The bill in question--considered the most important piece of legislation this session for home builders--would allow citizens and developers to take zoning disputes to federal courts after their first denial at the local level. In Oregon, this would cut the state Land Use Board of Appeals out of the process.

Environmentalists and local officials fear that this would allow deep-pocketed developers to overwhelm local authorities.

"You could go right from the planning commission to federal court," says Liberty. "What happens in Baker City when some guy says, 'See in you in federal court'? It becomes a technique for bullying local governments who aren't sophisticated, who don't have the will to fight or are looking for an excuse to give up."

The bill passed the House with 248 votes, and Sen. Gordon Smith is sponsoring a companion bill in the Senate. But the Clinton administration has threatened to veto the legislation, which is opposed by a coalition of 37 state attorneys general (including Oregon's Hardy Myers), the U.S. Judicial Conference, the National League of Cities and the U.S. Conference of Mayors.

Despite the lineup of his traditional allies against HR 1534, Blumenauer not only voted for the bill but made a floor speech in support of it. "I do not fear a wholesale legal assault on behalf of the development community," Blumenauer told colleagues. "I do see it as a step forward in the discussion of how we are going to direct and manage growth without undue legal and political wrangling."

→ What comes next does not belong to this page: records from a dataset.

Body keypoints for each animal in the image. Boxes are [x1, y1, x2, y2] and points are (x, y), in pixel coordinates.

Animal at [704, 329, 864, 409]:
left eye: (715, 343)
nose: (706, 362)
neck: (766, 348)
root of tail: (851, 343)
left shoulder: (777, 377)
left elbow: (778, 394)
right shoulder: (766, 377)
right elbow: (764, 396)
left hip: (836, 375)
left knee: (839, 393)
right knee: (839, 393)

For all those who were unable to make sense of Blumenauer's statement on the floor of Congress (that includes Kafoury, Fell and Liberty), Blumenauer's chief aide, Bob Crane, explained that his boss was trying to make friendly with realtors and home builders so he might influence them later on the "community livability" issues so important to his legislative agenda.

It was not a matter of "vote trading," Crane insists. "There was no quid pro quo." Instead, Crane says, Blumenauer merely hoped to show realtors and home builders that he was a "player"--someone they ought not to dismiss as a knee-jerk lefty.

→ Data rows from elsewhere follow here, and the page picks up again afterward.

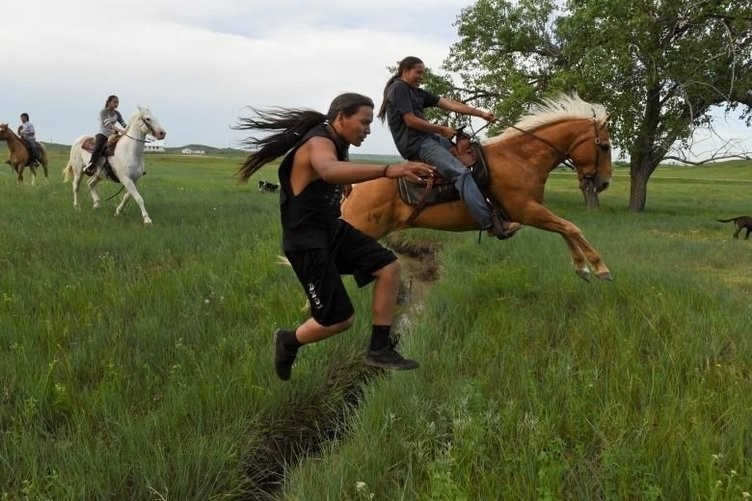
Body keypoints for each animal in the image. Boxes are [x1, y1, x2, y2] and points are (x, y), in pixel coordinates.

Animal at [340, 94, 612, 282]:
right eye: (605, 146)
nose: (604, 183)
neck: (519, 158)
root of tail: (351, 190)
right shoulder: (526, 211)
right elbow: (572, 227)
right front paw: (600, 267)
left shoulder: (533, 211)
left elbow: (565, 229)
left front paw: (582, 268)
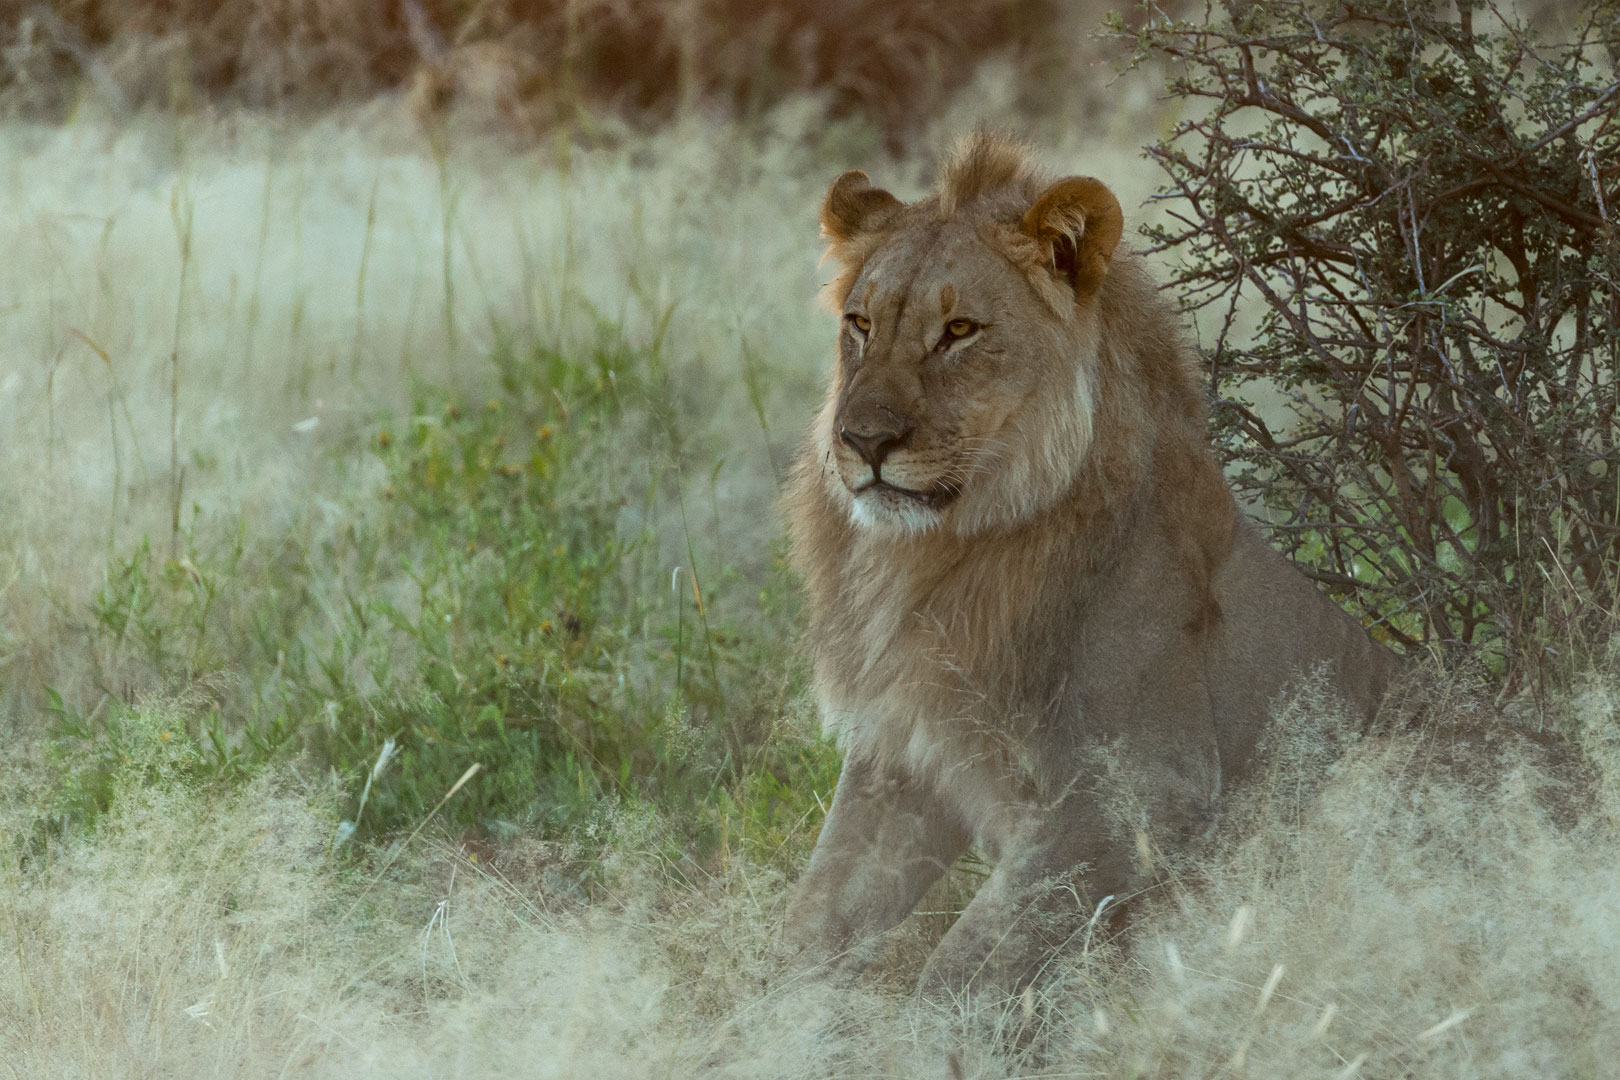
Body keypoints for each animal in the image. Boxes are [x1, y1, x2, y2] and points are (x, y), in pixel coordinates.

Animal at [780, 132, 1406, 997]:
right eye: (860, 324)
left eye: (960, 330)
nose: (863, 440)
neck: (946, 556)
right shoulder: (902, 758)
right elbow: (812, 920)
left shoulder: (1144, 790)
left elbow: (964, 966)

"This is a discussion in which relationships and intellectual stimulation and honest evaluation of issues plays a huge role," Crane says. "If there's anything we want, it's the opportunity for Earl to continue to have discussions with these people."

Blumenauer is leading a nascent movement in Congress to use the federal government to promote the anti-sprawl vision he calls "community livability," and he's seeking allies from the development community. "When he does have discussions [with national developer lobbyists], good things happen, lights go on," says Crane.

Kafoury says Blumenauer's desire to curry favor with realtors and developers makes sense. "I understand why he would want an audience with these people and why he couldn't get more in return--he's just a first-term, junior bee, on the bottom of the barrel in the minority party," Kafoury says.

"But," she adds, "I think Earl would have been a player anyway, because he's smart enough to get their attention, he's got an agenda that makes sense and he's going to be in the majority party eventually--and I still would have felt awfully uncomfortable supporting 1534, even after adding it all up."